[[ EXERCISE DATA open ]]

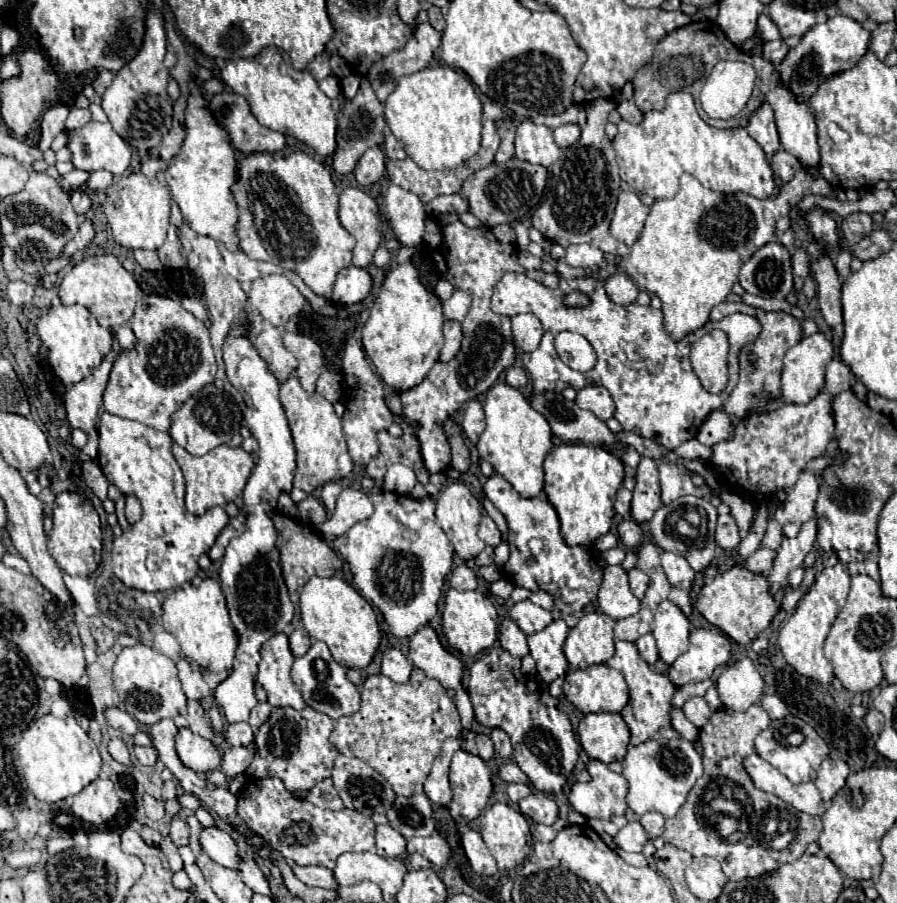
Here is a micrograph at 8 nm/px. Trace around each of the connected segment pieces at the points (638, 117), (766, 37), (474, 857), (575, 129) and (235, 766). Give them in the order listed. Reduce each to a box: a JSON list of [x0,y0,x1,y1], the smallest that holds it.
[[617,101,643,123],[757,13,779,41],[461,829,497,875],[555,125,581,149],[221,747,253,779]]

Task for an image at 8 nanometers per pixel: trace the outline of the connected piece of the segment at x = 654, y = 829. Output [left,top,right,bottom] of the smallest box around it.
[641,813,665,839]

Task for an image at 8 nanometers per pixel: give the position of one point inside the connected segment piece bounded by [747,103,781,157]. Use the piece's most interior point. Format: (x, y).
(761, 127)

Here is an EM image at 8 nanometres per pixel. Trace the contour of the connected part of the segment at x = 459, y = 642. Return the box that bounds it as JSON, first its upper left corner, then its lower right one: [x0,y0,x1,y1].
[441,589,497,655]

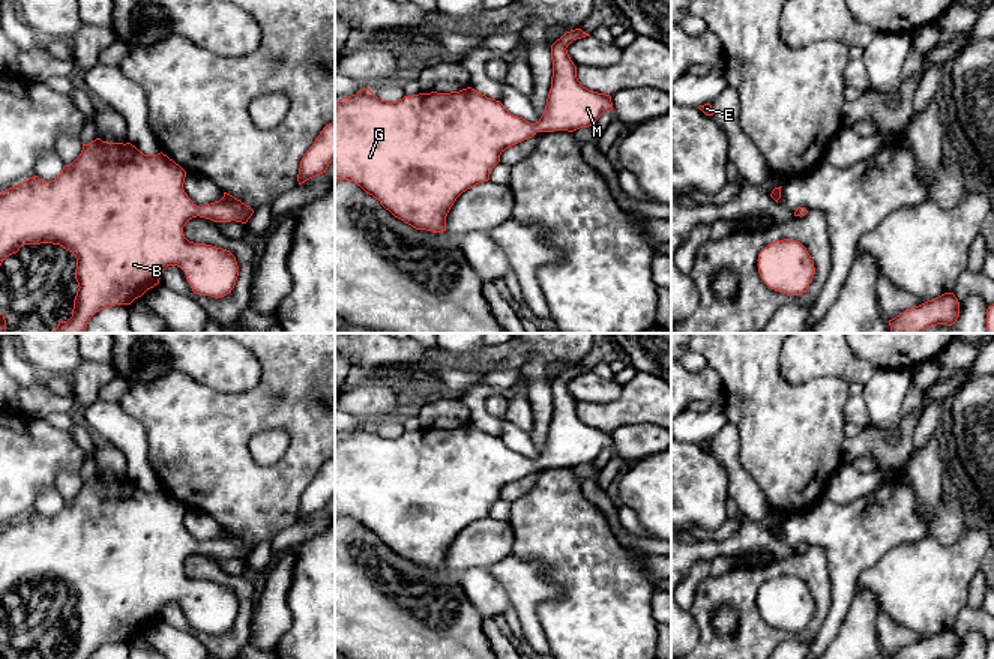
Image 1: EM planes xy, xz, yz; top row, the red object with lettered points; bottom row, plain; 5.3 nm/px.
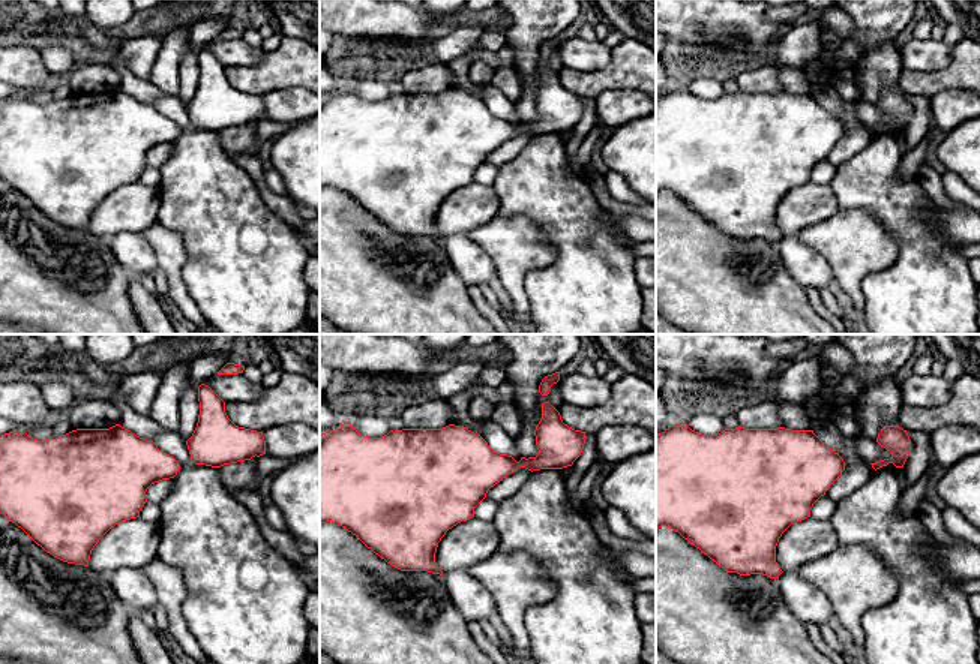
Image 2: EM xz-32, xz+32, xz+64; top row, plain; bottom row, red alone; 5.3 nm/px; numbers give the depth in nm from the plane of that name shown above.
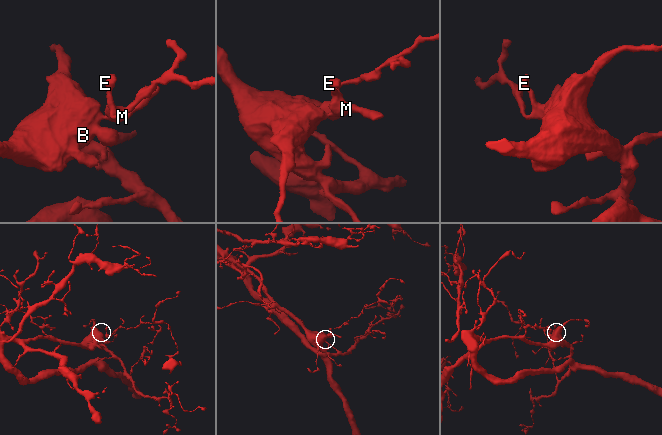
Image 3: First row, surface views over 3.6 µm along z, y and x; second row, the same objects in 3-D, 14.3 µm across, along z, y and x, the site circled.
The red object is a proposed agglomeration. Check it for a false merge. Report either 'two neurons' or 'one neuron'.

[[ EXERCISE DATA closed ]]

ACTION ITEM
Search the entries for the word "plain" and copy every line that has it.

SOLUTION TO THIS PROBLEM
Image 1: EM planes xy, xz, yz; top row, the red object with lettered points; bottom row, plain; 5.3 nm/px.
Image 2: EM xz-32, xz+32, xz+64; top row, plain; bottom row, red alone; 5.3 nm/px; numbers give the depth in nm from the plane of that name shown above.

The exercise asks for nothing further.